### What is needed
Give the listing below again in full, exactly as written.

=-=-=-=-=

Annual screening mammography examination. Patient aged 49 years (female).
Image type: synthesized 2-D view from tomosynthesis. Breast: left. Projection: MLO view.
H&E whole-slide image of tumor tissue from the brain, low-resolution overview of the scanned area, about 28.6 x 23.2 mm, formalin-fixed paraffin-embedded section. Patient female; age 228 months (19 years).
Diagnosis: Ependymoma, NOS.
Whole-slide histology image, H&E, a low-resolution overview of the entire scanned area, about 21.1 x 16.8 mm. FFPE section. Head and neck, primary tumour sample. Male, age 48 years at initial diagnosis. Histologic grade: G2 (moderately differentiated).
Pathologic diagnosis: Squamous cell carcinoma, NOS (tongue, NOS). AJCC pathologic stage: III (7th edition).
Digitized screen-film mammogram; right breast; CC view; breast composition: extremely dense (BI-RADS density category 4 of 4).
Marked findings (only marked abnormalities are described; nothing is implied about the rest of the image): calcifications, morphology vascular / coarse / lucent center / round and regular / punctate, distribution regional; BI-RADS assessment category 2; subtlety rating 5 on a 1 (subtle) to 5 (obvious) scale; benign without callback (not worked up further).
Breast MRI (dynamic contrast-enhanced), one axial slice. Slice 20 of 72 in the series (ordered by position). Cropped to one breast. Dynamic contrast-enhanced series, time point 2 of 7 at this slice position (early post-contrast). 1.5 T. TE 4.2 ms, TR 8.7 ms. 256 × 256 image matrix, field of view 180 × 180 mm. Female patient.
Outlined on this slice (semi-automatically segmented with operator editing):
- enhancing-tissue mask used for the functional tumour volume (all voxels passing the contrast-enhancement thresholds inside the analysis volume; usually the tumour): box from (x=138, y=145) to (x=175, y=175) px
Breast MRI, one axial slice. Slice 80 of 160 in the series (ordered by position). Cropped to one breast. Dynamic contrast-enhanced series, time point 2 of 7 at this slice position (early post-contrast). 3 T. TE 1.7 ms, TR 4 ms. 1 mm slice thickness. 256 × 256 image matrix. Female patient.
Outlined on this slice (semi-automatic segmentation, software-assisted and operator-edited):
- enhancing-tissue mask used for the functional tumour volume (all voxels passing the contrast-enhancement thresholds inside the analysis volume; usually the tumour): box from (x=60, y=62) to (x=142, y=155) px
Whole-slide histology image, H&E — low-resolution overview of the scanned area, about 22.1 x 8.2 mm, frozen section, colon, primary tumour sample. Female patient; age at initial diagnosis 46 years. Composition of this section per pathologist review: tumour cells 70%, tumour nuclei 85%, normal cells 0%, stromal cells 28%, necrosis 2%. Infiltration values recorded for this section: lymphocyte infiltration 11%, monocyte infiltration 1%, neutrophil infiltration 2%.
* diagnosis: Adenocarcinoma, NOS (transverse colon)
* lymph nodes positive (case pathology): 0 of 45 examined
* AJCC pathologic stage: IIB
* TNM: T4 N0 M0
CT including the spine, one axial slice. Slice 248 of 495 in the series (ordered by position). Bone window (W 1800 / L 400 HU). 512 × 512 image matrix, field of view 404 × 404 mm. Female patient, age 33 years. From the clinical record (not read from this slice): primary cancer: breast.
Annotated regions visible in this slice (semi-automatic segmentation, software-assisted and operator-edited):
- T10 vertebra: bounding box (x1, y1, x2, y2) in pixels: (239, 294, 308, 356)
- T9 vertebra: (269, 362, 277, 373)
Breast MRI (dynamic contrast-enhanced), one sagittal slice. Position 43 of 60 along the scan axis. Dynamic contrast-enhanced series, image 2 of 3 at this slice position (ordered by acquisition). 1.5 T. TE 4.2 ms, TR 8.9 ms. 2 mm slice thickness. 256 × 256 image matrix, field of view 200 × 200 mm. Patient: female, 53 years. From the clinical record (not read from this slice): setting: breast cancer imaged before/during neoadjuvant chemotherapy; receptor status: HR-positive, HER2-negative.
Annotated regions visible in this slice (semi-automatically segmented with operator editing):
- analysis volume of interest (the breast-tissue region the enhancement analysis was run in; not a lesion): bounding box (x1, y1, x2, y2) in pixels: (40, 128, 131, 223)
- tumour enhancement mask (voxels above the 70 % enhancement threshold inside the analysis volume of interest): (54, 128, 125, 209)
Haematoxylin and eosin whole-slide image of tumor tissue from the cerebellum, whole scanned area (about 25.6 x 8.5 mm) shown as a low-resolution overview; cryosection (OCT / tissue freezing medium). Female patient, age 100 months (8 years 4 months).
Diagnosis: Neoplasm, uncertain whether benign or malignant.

=-=-=-=-=

### Task solution
Annual screening mammography examination. Patient aged 49 years (female).
Image type: synthesized 2-D view from tomosynthesis. Breast: left. Projection: MLO view.
H&E whole-slide image of tumor tissue from the brain, low-resolution overview of the scanned area, about 28.6 x 23.2 mm, formalin-fixed paraffin-embedded section. Patient female; age 228 months (19 years).
Diagnosis: Ependymoma, NOS.
Whole-slide histology image, H&E, a low-resolution overview of the entire scanned area, about 21.1 x 16.8 mm. FFPE section. Head and neck, primary tumour sample. Male, age 48 years at initial diagnosis. Histologic grade: G2 (moderately differentiated).
Pathologic diagnosis: Squamous cell carcinoma, NOS (tongue, NOS). AJCC pathologic stage: III (7th edition).
Digitized screen-film mammogram; right breast; CC view; breast composition: extremely dense (BI-RADS density category 4 of 4).
Marked findings (only marked abnormalities are described; nothing is implied about the rest of the image): calcifications, morphology vascular / coarse / lucent center / round and regular / punctate, distribution regional; BI-RADS assessment category 2; subtlety rating 5 on a 1 (subtle) to 5 (obvious) scale; benign without callback (not worked up further).
Breast MRI (dynamic contrast-enhanced), one axial slice. Slice 20 of 72 in the series (ordered by position). Cropped to one breast. Dynamic contrast-enhanced series, time point 2 of 7 at this slice position (early post-contrast). 1.5 T. TE 4.2 ms, TR 8.7 ms. 256 × 256 image matrix, field of view 180 × 180 mm. Female patient.
Outlined on this slice (semi-automatically segmented with operator editing):
- enhancing-tissue mask used for the functional tumour volume (all voxels passing the contrast-enhancement thresholds inside the analysis volume; usually the tumour): box from (x=138, y=145) to (x=175, y=175) px
Breast MRI, one axial slice. Slice 80 of 160 in the series (ordered by position). Cropped to one breast. Dynamic contrast-enhanced series, time point 2 of 7 at this slice position (early post-contrast). 3 T. TE 1.7 ms, TR 4 ms. 1 mm slice thickness. 256 × 256 image matrix. Female patient.
Outlined on this slice (semi-automatic segmentation, software-assisted and operator-edited):
- enhancing-tissue mask used for the functional tumour volume (all voxels passing the contrast-enhancement thresholds inside the analysis volume; usually the tumour): box from (x=60, y=62) to (x=142, y=155) px
Whole-slide histology image, H&E — low-resolution overview of the scanned area, about 22.1 x 8.2 mm, frozen section, colon, primary tumour sample. Female patient; age at initial diagnosis 46 years. Composition of this section per pathologist review: tumour cells 70%, tumour nuclei 85%, normal cells 0%, stromal cells 28%, necrosis 2%. Infiltration values recorded for this section: lymphocyte infiltration 11%, monocyte infiltration 1%, neutrophil infiltration 2%.
* diagnosis: Adenocarcinoma, NOS (transverse colon)
* lymph nodes positive (case pathology): 0 of 45 examined
* AJCC pathologic stage: IIB
* TNM: T4 N0 M0
CT including the spine, one axial slice. Slice 248 of 495 in the series (ordered by position). Bone window (W 1800 / L 400 HU). 512 × 512 image matrix, field of view 404 × 404 mm. Female patient, age 33 years. From the clinical record (not read from this slice): primary cancer: breast.
Annotated regions visible in this slice (semi-automatic segmentation, software-assisted and operator-edited):
- T10 vertebra: bounding box (x1, y1, x2, y2) in pixels: (239, 294, 308, 356)
- T9 vertebra: (269, 362, 277, 373)
Breast MRI (dynamic contrast-enhanced), one sagittal slice. Position 43 of 60 along the scan axis. Dynamic contrast-enhanced series, image 2 of 3 at this slice position (ordered by acquisition). 1.5 T. TE 4.2 ms, TR 8.9 ms. 2 mm slice thickness. 256 × 256 image matrix, field of view 200 × 200 mm. Patient: female, 53 years. From the clinical record (not read from this slice): setting: breast cancer imaged before/during neoadjuvant chemotherapy; receptor status: HR-positive, HER2-negative.
Annotated regions visible in this slice (semi-automatically segmented with operator editing):
- analysis volume of interest (the breast-tissue region the enhancement analysis was run in; not a lesion): bounding box (x1, y1, x2, y2) in pixels: (40, 128, 131, 223)
- tumour enhancement mask (voxels above the 70 % enhancement threshold inside the analysis volume of interest): (54, 128, 125, 209)
Haematoxylin and eosin whole-slide image of tumor tissue from the cerebellum, whole scanned area (about 25.6 x 8.5 mm) shown as a low-resolution overview; cryosection (OCT / tissue freezing medium). Female patient, age 100 months (8 years 4 months).
Diagnosis: Neoplasm, uncertain whether benign or malignant.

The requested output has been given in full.